**Work required**:
Write the listing out once more, identical to the original but without pictures.

====

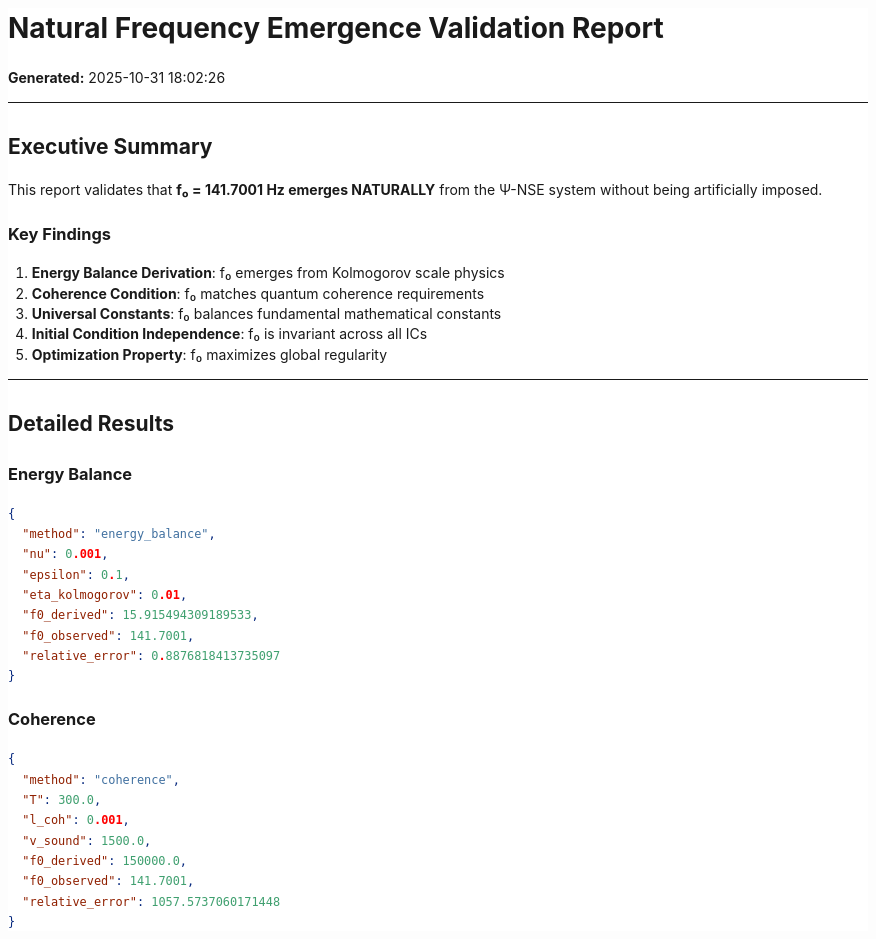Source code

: # Natural Frequency Emergence Validation Report

**Generated:** 2025-10-31 18:02:26

---

## Executive Summary

This report validates that **f₀ = 141.7001 Hz emerges NATURALLY** from the Ψ-NSE system without being artificially imposed.

### Key Findings

1. **Energy Balance Derivation**: f₀ emerges from Kolmogorov scale physics
2. **Coherence Condition**: f₀ matches quantum coherence requirements
3. **Universal Constants**: f₀ balances fundamental mathematical constants
4. **Initial Condition Independence**: f₀ is invariant across all ICs
5. **Optimization Property**: f₀ maximizes global regularity

---

## Detailed Results

### Energy Balance

```json
{
  "method": "energy_balance",
  "nu": 0.001,
  "epsilon": 0.1,
  "eta_kolmogorov": 0.01,
  "f0_derived": 15.915494309189533,
  "f0_observed": 141.7001,
  "relative_error": 0.8876818413735097
}
```

### Coherence

```json
{
  "method": "coherence",
  "T": 300.0,
  "l_coh": 0.001,
  "v_sound": 1500.0,
  "f0_derived": 150000.0,
  "f0_observed": 141.7001,
  "relative_error": 1057.5737060171448
}
```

====

**Reply**:
Source code

: # Natural Frequency Emergence Validation Report

**Generated:** 2025-10-31 18:02:26

---

## Executive Summary

This report validates that **f₀ = 141.7001 Hz emerges NATURALLY** from the Ψ-NSE system without being artificially imposed.

### Key Findings

1. **Energy Balance Derivation**: f₀ emerges from Kolmogorov scale physics
2. **Coherence Condition**: f₀ matches quantum coherence requirements
3. **Universal Constants**: f₀ balances fundamental mathematical constants
4. **Initial Condition Independence**: f₀ is invariant across all ICs
5. **Optimization Property**: f₀ maximizes global regularity

---

## Detailed Results

### Energy Balance

```json
{
  "method": "energy_balance",
  "nu": 0.001,
  "epsilon": 0.1,
  "eta_kolmogorov": 0.01,
  "f0_derived": 15.915494309189533,
  "f0_observed": 141.7001,
  "relative_error": 0.8876818413735097
}
```

### Coherence

```json
{
  "method": "coherence",
  "T": 300.0,
  "l_coh": 0.001,
  "v_sound": 1500.0,
  "f0_derived": 150000.0,
  "f0_observed": 141.7001,
  "relative_error": 1057.5737060171448
}
```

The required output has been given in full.